• DATA UNDER STUDY:
BEGIN

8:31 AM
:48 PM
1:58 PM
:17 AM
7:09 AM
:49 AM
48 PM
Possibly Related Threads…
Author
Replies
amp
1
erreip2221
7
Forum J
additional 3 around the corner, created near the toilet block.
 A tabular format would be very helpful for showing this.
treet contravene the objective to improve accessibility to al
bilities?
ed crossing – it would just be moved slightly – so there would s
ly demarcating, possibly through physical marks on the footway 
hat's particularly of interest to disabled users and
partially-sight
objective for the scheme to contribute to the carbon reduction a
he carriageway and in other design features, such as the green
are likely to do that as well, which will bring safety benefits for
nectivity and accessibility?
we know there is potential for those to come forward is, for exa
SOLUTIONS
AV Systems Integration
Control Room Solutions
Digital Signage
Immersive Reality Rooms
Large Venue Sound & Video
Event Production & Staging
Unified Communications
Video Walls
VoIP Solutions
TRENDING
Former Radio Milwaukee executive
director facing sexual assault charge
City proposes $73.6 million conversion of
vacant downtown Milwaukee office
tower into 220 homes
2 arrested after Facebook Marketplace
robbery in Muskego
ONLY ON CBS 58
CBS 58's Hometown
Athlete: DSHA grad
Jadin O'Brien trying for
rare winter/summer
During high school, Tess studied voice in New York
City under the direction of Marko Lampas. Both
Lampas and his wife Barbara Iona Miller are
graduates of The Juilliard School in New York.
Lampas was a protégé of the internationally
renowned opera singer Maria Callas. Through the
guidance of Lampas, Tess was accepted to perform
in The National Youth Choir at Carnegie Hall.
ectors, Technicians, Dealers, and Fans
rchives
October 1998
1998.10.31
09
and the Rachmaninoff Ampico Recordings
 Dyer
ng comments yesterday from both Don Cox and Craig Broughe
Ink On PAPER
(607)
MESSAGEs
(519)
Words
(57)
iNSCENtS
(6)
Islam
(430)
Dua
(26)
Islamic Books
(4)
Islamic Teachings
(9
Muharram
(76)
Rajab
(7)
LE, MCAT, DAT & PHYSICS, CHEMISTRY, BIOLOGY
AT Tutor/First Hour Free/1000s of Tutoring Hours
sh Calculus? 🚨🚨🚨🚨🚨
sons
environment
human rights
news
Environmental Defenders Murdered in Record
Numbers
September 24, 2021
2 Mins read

END

• WORK TO COMPLETE:
Arrange the lines of the material above as a Markdown table with the columns Row and Content, numbering each line and leaving out blank lines.

• ANSWER:
| Row | Content |
|---|---|
| 1 | 8:31 AM |
| 2 | :48 PM |
| 3 | 1:58 PM |
| 4 | :17 AM |
| 5 | 7:09 AM |
| 6 | :49 AM |
| 7 | 48 PM |
| 8 | Possibly Related Threads… |
| 9 | Author |
| 10 | Replies |
| 11 | amp |
| 12 | 1 |
| 13 | erreip2221 |
| 14 | 7 |
| 15 | Forum J |
| 16 | additional 3 around the corner, created near the toilet block. |
| 17 |  A tabular format would be very helpful for showing this. |
| 18 | treet contravene the objective to improve accessibility to al |
| 19 | bilities? |
| 20 | ed crossing – it would just be moved slightly – so there would s |
| 21 | ly demarcating, possibly through physical marks on the footway  |
| 22 | hat's particularly of interest to disabled users and |
| 23 | partially-sight |
| 24 | objective for the scheme to contribute to the carbon reduction a |
| 25 | he carriageway and in other design features, such as the green |
| 26 | are likely to do that as well, which will bring safety benefits for |
| 27 | nectivity and accessibility? |
| 28 | we know there is potential for those to come forward is, for exa |
| 29 | SOLUTIONS |
| 30 | AV Systems Integration |
| 31 | Control Room Solutions |
| 32 | Digital Signage |
| 33 | Immersive Reality Rooms |
| 34 | Large Venue Sound & Video |
| 35 | Event Production & Staging |
| 36 | Unified Communications |
| 37 | Video Walls |
| 38 | VoIP Solutions |
| 39 | TRENDING |
| 40 | Former Radio Milwaukee executive |
| 41 | director facing sexual assault charge |
| 42 | City proposes $73.6 million conversion of |
| 43 | vacant downtown Milwaukee office |
| 44 | tower into 220 homes |
| 45 | 2 arrested after Facebook Marketplace |
| 46 | robbery in Muskego |
| 47 | ONLY ON CBS 58 |
| 48 | CBS 58's Hometown |
| 49 | Athlete: DSHA grad |
| 50 | Jadin O'Brien trying for |
| 51 | rare winter/summer |
| 52 | During high school, Tess studied voice in New York |
| 53 | City under the direction of Marko Lampas. Both |
| 54 | Lampas and his wife Barbara Iona Miller are |
| 55 | graduates of The Juilliard School in New York. |
| 56 | Lampas was a protégé of the internationally |
| 57 | renowned opera singer Maria Callas. Through the |
| 58 | guidance of Lampas, Tess was accepted to perform |
| 59 | in The National Youth Choir at Carnegie Hall. |
| 60 | ectors, Technicians, Dealers, and Fans |
| 61 | rchives |
| 62 | October 1998 |
| 63 | 1998.10.31 |
| 64 | 09 |
| 65 | and the Rachmaninoff Ampico Recordings |
| 66 |  Dyer |
| 67 | ng comments yesterday from both Don Cox and Craig Broughe |
| 68 | Ink On PAPER |
| 69 | (607) |
| 70 | MESSAGEs |
| 71 | (519) |
| 72 | Words |
| 73 | (57) |
| 74 | iNSCENtS |
| 75 | (6) |
| 76 | Islam |
| 77 | (430) |
| 78 | Dua |
| 79 | (26) |
| 80 | Islamic Books |
| 81 | (4) |
| 82 | Islamic Teachings |
| 83 | (9 |
| 84 | Muharram |
| 85 | (76) |
| 86 | Rajab |
| 87 | (7) |
| 88 | LE, MCAT, DAT & PHYSICS, CHEMISTRY, BIOLOGY |
| 89 | AT Tutor/First Hour Free/1000s of Tutoring Hours |
| 90 | sh Calculus? 🚨🚨🚨🚨🚨 |
| 91 | sons |
| 92 | environment |
| 93 | human rights |
| 94 | news |
| 95 | Environmental Defenders Murdered in Record |
| 96 | Numbers |
| 97 | September 24, 2021 |
| 98 | 2 Mins read |